Wenn Monster im Legoland vor verschlossenen Türen stehen und bunte Kühe mit Spinnenbeinen auf Tausendfüßleraugen treffen, dann waren kleine Poeten am Werk. Am Freitag statteten die Poetry-Slammer Björn Högsdal und Mona Harry mit ihrem Workshop „Kindergartenpoesie“ dem Deutschen Kindergarten Hadersleben einen Besuch ab.

„Am Anfang eines jeden Workshops zählen wir mit den Kindern immer bis drei, und dann werfen wir eine Schnur in die Mitte. Die Kinder sollen dann schauen, was sie in dem Faden erkennen“, berichtet das „Kindergartenpoesie“-Duo, bestehend aus Björn Högsdal und Mona Harry.

Die beiden haben sich in Schleswig-Holstein als Poetry-Slammer einen Namen gemacht. Aktuell touren sie aber mit dem Pilotprojekt „Kindergartenpoesie“ durch die Kindergärten der deutschen Minderheit in Nordschleswig.

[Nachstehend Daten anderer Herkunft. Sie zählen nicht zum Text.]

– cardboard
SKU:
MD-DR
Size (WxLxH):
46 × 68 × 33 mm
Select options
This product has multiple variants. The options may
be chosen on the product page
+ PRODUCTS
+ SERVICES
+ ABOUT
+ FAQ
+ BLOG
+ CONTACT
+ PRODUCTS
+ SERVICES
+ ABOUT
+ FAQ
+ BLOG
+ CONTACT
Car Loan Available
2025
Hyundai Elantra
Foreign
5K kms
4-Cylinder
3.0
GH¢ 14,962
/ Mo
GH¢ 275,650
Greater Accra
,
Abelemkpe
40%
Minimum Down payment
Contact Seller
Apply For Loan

Fantasie und Kreativität anregen

„Was die Kinder in dem Faden sehen, ist immer unterschiedlich“, erzählt Mona Harry. „Die Trolle haben in ihrem Faden zum Beispiel eine bunte Kuh mit Spinnenbeinen und das Auge eines Tausendfüßlers gesehen“, so Harry. Bei den Schlümpfen sei aus dem Faden ein Monster entstanden. Wie Harry erklärt, habe vieles von dem, was die Kinder in dem Faden sehen, mit ihnen selbst und ihren eigenen Erlebnissen zu tun.

Die Trolle hatten viele kreative Ideen für ihre Geschichte. Foto: Privat

„Wir sehen uns nur als Katalysator“, ergänzt Björn Högsdal. „Wir sammeln die Ideen der Kinder und führen sie zusammen. Aber die Geschichten entwickeln sie selbst. Wir wollen mit unseren Fragen nur ihre Fantasie und Kreativität anregen.“

Kreativität auf vielen Ebenen

Am Ende eines jeden Workshops spielt das Slammer-Duo mit den Kindern ihre eigene Geschichte noch einmal nach. „Uns ist es wichtig, dass wir möglichst viele Ebenen in unserem Konzept aufgreifen. Das heißt, wir haben Dinge zum Anfassen, wir malen, und wir machen Bewegungen passend zur Geschichte, sodass die unterschiedlichen Bedürfnisse der Kinder angesprochen werden“, betont Harry, die am Landesinstitut für Lehrerbildung und Schulentwicklung in Hamburg eine zweijährige Multiplikationsausbildung zur Kinderphilosophin absolviert hat.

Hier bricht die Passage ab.